Page 11, figure 2. Represents the components view of a rules-based approach. The title says "rules-based reasoned", should it be "rules-based validator"?
That figure contains again an input titled "Background knowledge", is it necessary?
The components of the figure, as they are represented are very similar to the left part of figure 1 (pre-processing approach), substituting "validator" by "constraint translation"…I wonder if both approaches are really so different as the authors claim…I understand that one possibility is that the "entailment regime" and "constraint translation" phases can be run in parallel…but that possibility could also be tried in the other approaches where the validator could be running at the same time as the reasoned which would infer triples about the neighbourhood of a node2 on demand.
Page 11, "N3Logic supports at least OWL-RL inferencing…" so the system does not support OWL DL…maybe the authors should also mention this as another shortcoming of their approach…the fact that their approach is only viable when the reasoner can itself be implemented by rules.
Page 16, "regimes included"
Section 6.3. I think the sentence "Validatrr can support more constraint types than existing approaches RDFUnit, SHACL and ShEx" is wrong…in the case of ShEx, using semantic actions most of those constraint types could also be represented.
Page 17, "Without inferencing, our implementation is already faster for small RDF graphs. We perform about an order of magnitude faster until 10,000 triples, namely 1-2s per RDF graph compared to 30s per RDF graph…". And later the authors talk about set-up time required by RDFUnit…is it possible that if the comparison removed that setup-time, then both implementations would be equally fast?
Could the authors give some explanation about why after 10,000 triples, the times of their implementation increase considerably?
Page 18. "To make the results comparable, we used the EYE reasoned with the same RDFS rules to execute the reasoning preprocessing step…" What part of the time in RDFUnit is consumed by the reasoner compared to the validator? Could the authors use a different reasoned in RDFUnit?
Page 18. I could not understand the sentence "execution time drops from 120s to 80s for Validatrr whereas it rises from 25s to 185s for RDFUnit". Looking at the figure, I didn't see a point where the execution time drops…

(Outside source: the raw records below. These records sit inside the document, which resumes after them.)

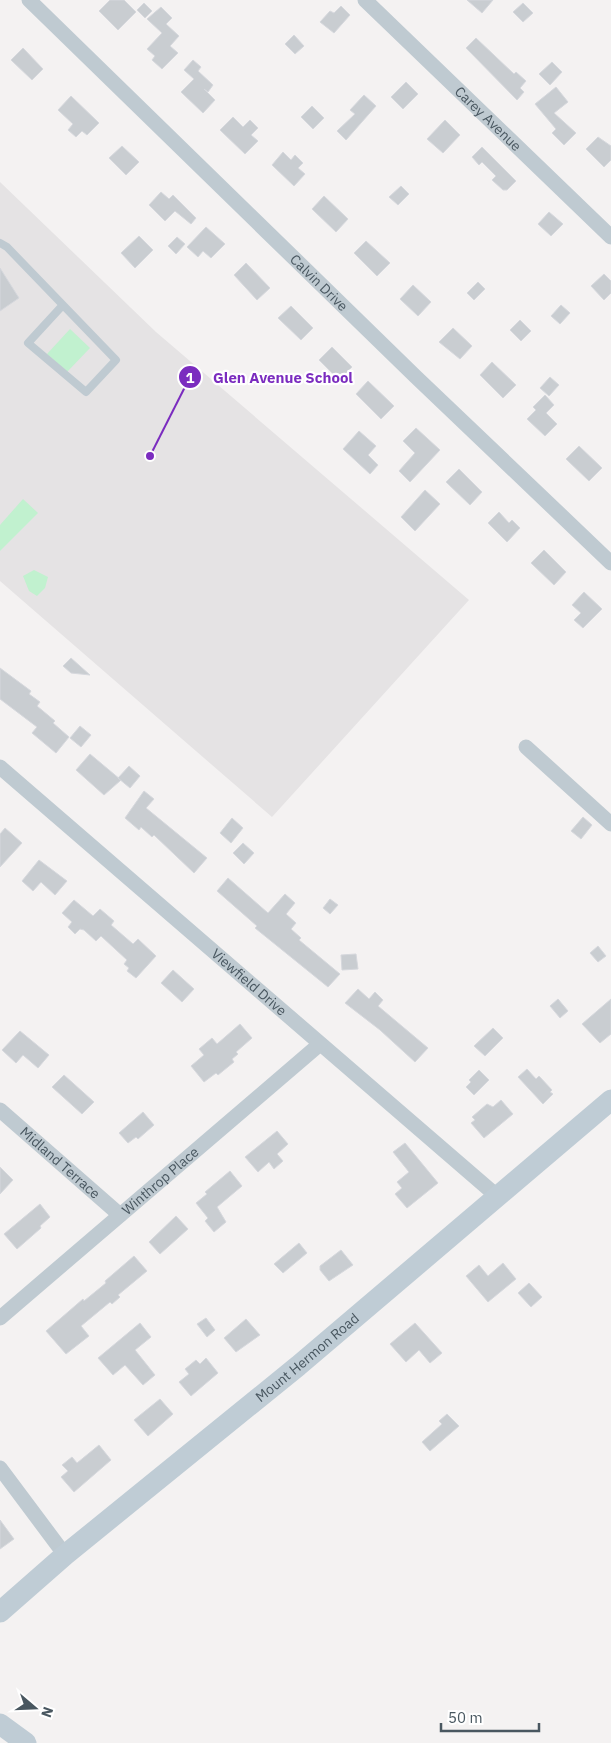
<svg xmlns="http://www.w3.org/2000/svg" width="611" height="1743" font-family="'IBM Plex Sans',sans-serif">
<style>
.education{fill:#e5e3e4}
.green{fill:#c1f1cf}
.building{fill:#c9cdd1;stroke:#d6d8dd}
.lines{fill:none;stroke-linecap:round;stroke-linejoin:round}
.lane{stroke:#bfcad1;stroke-width:8}
.street{stroke:#bfcad1;stroke-width:15}
.secondary{stroke:#bfccd5;stroke-width:21}
.labels{text-anchor:middle;stroke-width:4.5;stroke-linejoin:round;paint-order:stroke}
.street-label{font-size:14px;fill:#495760;stroke:#fff}
.leader{fill:none;stroke:#7b2cbf;stroke-width:2}
.callout-dot{fill:#7b2cbf;stroke:#fff;stroke-width:2}
.mark-label{font-size:15px;text-anchor:middle;font-weight:bold;fill:#fff}
.callout-label{font-size:15px;text-anchor:middle;font-weight:bold;fill:#7b2cbf;stroke:#fff;stroke-width:4.5;stroke-linejoin:round;paint-order:stroke}
</style>
<rect width="100%" height="100%" fill="#f4f2f2"/>
<polygon class="education" points="0,182 156,332 469,600 272,817 0,581"/>
<g class="green">
<polygon points="70,329 90,348 67,372 47,354"/>
<polygon points="23,499 38,513 0,551 0,525"/>
<polygon points="34,570 48,577 45,588 37,596 29,591 23,576"/>
</g>
<g class="building">
<polygon points="110,0 124,0 136,12 118,30 99,11"/>
<polygon points="467,0 493,0 482,13"/>
<polygon points="144,3 152,11 145,18 137,10"/>
<polygon points="523,3 533,13 523,22 513,12"/>
<polygon points="341,6 350,15 334,33 320,22 330,11 334,13"/>
<polygon points="161,7 172,18 166,24 179,36 170,46 178,53 162,69 152,60 155,56 147,49 162,33 147,19"/>
<polygon points="294,35 304,46 295,54 285,44"/>
<polygon points="476,38 514,74 516,72 526,81 520,88 524,92 517,100 466,48"/>
<polygon points="23,48 43,69 32,80 11,60"/>
<polygon points="193,60 201,67 198,71 213,85 208,92 204,89 215,100 203,113 181,92 194,79 184,70"/>
<polygon points="552,62 562,72 550,85 539,74"/>
<polygon points="406,82 418,94 403,109 391,97"/>
<polygon points="556,87 568,102 554,113 576,133 564,145 552,133 556,129 535,104"/>
<polygon points="364,95 376,106 346,140 337,131 355,114 350,110"/>
<polygon points="71,96 99,123 87,135 82,131 76,137 68,130 73,124 58,110"/>
<polygon points="312,106 324,118 313,129 301,117"/>
<polygon points="233,117 243,127 250,120 258,128 251,135 258,141 245,154 220,130"/>
<polygon points="445,120 460,135 443,153 427,139"/>
<polygon points="598,137 611,146 611,160 604,167 586,149"/>
<polygon points="122,146 139,162 126,175 109,158"/>
<polygon points="482,147 516,181 507,190 503,190 492,180 496,176 482,162 479,165 472,157"/>
<polygon points="283,152 291,160 295,155 303,163 298,168 305,174 294,186 272,165"/>
<polygon points="401,186 409,194 398,205 389,197"/>
<polygon points="161,192 169,199 173,195 196,218 191,224 175,211 165,221 149,205"/>
<polygon points="324,196 348,219 336,232 312,209"/>
<polygon points="549,212 563,224 551,236 538,224"/>
<polygon points="206,227 225,244 211,258 203,251 198,257 187,247"/>
<polygon points="139,236 153,250 135,268 121,253"/>
<polygon points="177,237 185,244 176,254 168,246"/>
<polygon points="366,241 390,263 377,276 354,253"/>
<polygon points="246,263 270,288 257,300 234,275"/>
<polygon points="0,268 19,298 0,311"/>
<polygon points="604,274 611,281 611,293 604,300 591,286"/>
<polygon points="478,282 485,289 474,300 467,293"/>
<polygon points="413,285 431,302 418,316 400,299"/>
<polygon points="561,305 570,313 560,324 551,316"/>
<polygon points="291,306 313,328 301,340 278,318"/>
<polygon points="520,320 531,331 521,341 510,330"/>
<polygon points="453,328 472,346 460,359 439,342"/>
<polygon points="332,347 352,367 339,380 319,360"/>
<polygon points="492,362 516,385 503,398 480,375"/>
<polygon points="550,377 559,385 549,396 540,388"/>
<polygon points="368,381 394,406 381,419 356,394"/>
<polygon points="545,395 554,405 546,413 557,424 545,436 527,419 536,410 533,407"/>
<polygon points="416,428 440,450 410,482 399,471 415,453 403,441"/>
<polygon points="359,431 376,446 368,455 378,465 370,474 343,449"/>
<polygon points="579,446 602,468 589,481 566,459"/>
<polygon points="459,469 482,492 470,505 446,482"/>
<polygon points="425,490 440,504 415,531 401,517"/>
<polygon points="499,512 509,523 512,520 520,528 507,542 488,523"/>
<polygon points="544,550 566,572 554,585 531,563"/>
<polygon points="584,592 602,609 583,628 574,620 581,613 572,605"/>
<polygon points="71,658 90,675 71,673 63,666"/>
<polygon points="0,668 31,691 29,694 40,702 37,706 55,721 53,723 69,737 56,753 32,733 37,727 0,699"/>
<polygon points="80,726 91,735 81,747 70,738"/>
<polygon points="90,754 121,780 104,795 76,770"/>
<polygon points="129,766 140,776 130,788 118,778"/>
<polygon points="144,791 154,799 146,808 207,858 194,873 154,835 152,837 141,827 139,830 125,818"/>
<polygon points="583,817 592,825 581,839 571,831"/>
<polygon points="232,818 243,828 231,843 220,833"/>
<polygon points="5,828 22,843 0,867 0,834"/>
<polygon points="243,843 254,853 244,864 233,853"/>
<polygon points="39,860 67,881 55,895 41,882 33,891 22,881"/>
<polygon points="228,878 268,913 285,894 295,903 286,914 296,923 291,929 301,938 299,940 340,974 328,987 255,928 257,926 217,891"/>
<polygon points="330,899 338,905 330,914 323,908"/>
<polygon points="74,900 93,916 100,909 114,921 111,925 133,944 138,939 156,956 136,978 127,971 129,968 124,964 127,960 101,936 96,941 84,930 80,929 75,934 68,927 72,922 62,913"/>
<polygon points="598,946 606,956 598,962 590,953"/>
<polygon points="356,954 358,969 342,970 341,955"/>
<polygon points="173,970 194,989 182,1002 161,983"/>
<polygon points="358,989 369,999 375,992 383,1000 378,1006 428,1048 415,1062 380,1030 345,1003"/>
<polygon points="558,999 568,1011 560,1018 550,1006"/>
<polygon points="611,999 611,1034 600,1043 582,1024"/>
<polygon points="240,1024 252,1038 236,1052 238,1054 232,1059 234,1062 218,1075 216,1073 204,1082 191,1066 204,1055 199,1049 212,1038 217,1044"/>
<polygon points="493,1028 503,1038 485,1056 474,1046"/>
<polygon points="20,1031 49,1055 38,1068 23,1055 16,1063 2,1050"/>
<polygon points="527,1069 536,1079 539,1076 552,1090 550,1092 553,1094 543,1104 518,1077"/>
<polygon points="479,1070 489,1080 474,1095 466,1087 471,1082 469,1080"/>
<polygon points="64,1075 94,1102 82,1114 52,1087"/>
<polygon points="501,1100 513,1114 484,1138 471,1123 475,1120 472,1117 487,1104 493,1107"/>
<polygon points="143,1112 154,1125 138,1139 136,1137 128,1143 119,1133"/>
<polygon points="277,1131 288,1144 277,1154 283,1161 274,1169 269,1162 258,1172 245,1157"/>
<polygon points="405,1143 438,1183 407,1208 395,1194 402,1188 397,1182 409,1172 393,1152"/>
<polygon points="0,1167 13,1180 0,1194"/>
<polygon points="230,1171 242,1186 217,1207 226,1222 214,1232 205,1221 208,1218 196,1203 207,1194 205,1192"/>
<polygon points="40,1204 50,1217 40,1226 41,1228 17,1249 4,1234"/>
<polygon points="176,1216 188,1229 160,1254 149,1242"/>
<polygon points="299,1243 307,1253 283,1273 274,1264"/>
<polygon points="341,1250 353,1265 329,1281 320,1270 320,1266"/>
<polygon points="134,1256 147,1271 118,1295 120,1297 112,1304 110,1302 81,1326 89,1336 66,1354 46,1331 83,1299 84,1301 106,1283 105,1281"/>
<polygon points="503,1263 516,1279 488,1302 466,1276 479,1265 488,1276"/>
<polygon points="529,1283 542,1297 531,1307 518,1293"/>
<polygon points="206,1318 215,1330 207,1337 197,1324"/>
<polygon points="246,1319 260,1335 236,1352 224,1338"/>
<polygon points="140,1323 151,1337 135,1350 155,1375 143,1385 125,1365 113,1375 98,1358"/>
<polygon points="415,1323 442,1353 430,1363 419,1350 406,1362 390,1344"/>
<polygon points="206,1358 218,1373 191,1396 179,1382 189,1374 185,1369 196,1360 200,1364"/>
<polygon points="160,1399 173,1414 148,1436 134,1420"/>
<polygon points="447,1414 459,1426 430,1451 422,1442 442,1424 439,1421"/>
<polygon points="99,1445 111,1460 74,1492 61,1477 68,1471 62,1465 72,1457 77,1463"/>
<polygon points="0,1520 14,1539 0,1549"/>
</g>
<g class="lines">
<polyline class="lane" points="0,243 7,247 116,360 86,392 28,343 62,306"/>
<g class="street">
<path id="s1" d="M29 0 416 377 611 563"/>
<path id="s2" d="M365 0 611 237"/>
<polyline points="526,747 611,824"/>
<path id="s3" d="M0 767 498 1197"/>
<path id="s4" d="M0 1110 120 1215"/>
<path id="s5" d="M0 1318 320 1044"/>
<polyline points="0,1468 65,1555"/>
</g>
<g class="secondary">
<path id="s6" d="M0 1612 65 1555 298 1366 611 1100"/>
<polyline points="0,1724 26,1743"/>
</g>
</g>
<g class="labels">
<g class="street-label">
<text dy="5" stroke="none"><textPath href="#s2" startOffset="171">Carey Avenue</textPath></text>
<text dy="5" stroke="none"><textPath href="#s1" startOffset="405">Calvin Drive</textPath></text>
<text dy="5" stroke="none"><textPath href="#s3" startOffset="329">Viewfield Drive</textPath></text>
<text dy="5" stroke="none"><textPath href="#s4" startOffset="80">Midland Terrace</textPath></text>
<text dy="5" stroke="none"><textPath href="#s5" startOffset="211">Winthrop Place</textPath></text>
<text dy="5" stroke="none"><textPath href="#s6" startOffset="399">Mount Hermon Road</textPath></text>
</g>
</g>
<path class="leader" d="M150 456L190 377"/>
<g class="callout-dot">
<circle cx="150" cy="456" r="5"/>
<circle cx="190" cy="377" r="12"/>
</g>
<g class="mark-label">
<text x="190" y="383">1</text>
</g>
<g class="callout-label">
<text x="283" y="383">Glen Avenue School</text>
</g>
<g transform="translate(35 1708) rotate(109)" stroke="#ffffff" stroke-width="4" paint-order="stroke">
<path d="M0-4L9 19L0 12L-9 19Z" fill="#495760"/>
<text y="-8" font-size="14" font-weight="bold" text-anchor="middle" fill="#495760">N</text>
</g>
<path d="M441 1723v8h98v-8" fill="none" stroke="#495760" stroke-width="2.5"/>
<text x="448" y="1723" font-size="15" fill="#495760" stroke="#ffffff" stroke-width="4" paint-order="stroke">50 m</text>
</svg>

Page 18. The 4 paragraphs that start by "RDF graph size" seem to be a justification that the size of most RDF graphs is not very big…although I understand the argument and it may be true that the size of current RDF graphs in LODLaundromat is not very big…I would not take that as a justification for not having good performant validators. On one hand, it may be that the current size of RDF graphs is not big because current technologies don't support very big RDF graphs well…on the other hand, maybe if we had better tooling, RDF adoption could be better and there would appear bigger RDF graphs…and finally, I think the size of RDF graphs will be increasing as long as there are better tools and computational resources to manage them…so I think the whole argument that current RDF graphs have fewer than 100,000 triples is not significant and I would suggest to remove those 4 paragraphs as they don't contribute to the validation approach at all.
Page 19. Conclusions. I think the authors should try to offer not only the benefits of their approach, but also to point to some drawbacks.
[1] Semantics and Validation of Shapes Schemas for RDF , Iovka Boneva, Jose E. Labra-Gayo, Eric Prud'hommeaux, In 16th International Semantic Web Conference, ISWC2017. – 2017
[2] Corman, J., Reutter, J.L., Savkovic, O.: Semantics and validation of recursive SHACL. 17th International Semantic Web Conference. ISWC-2018
[3] https://lists.w3.org/Archives/Public/public-shacl/2018Sep/0003.html
[4] http://shex.io/shex-semantics/
|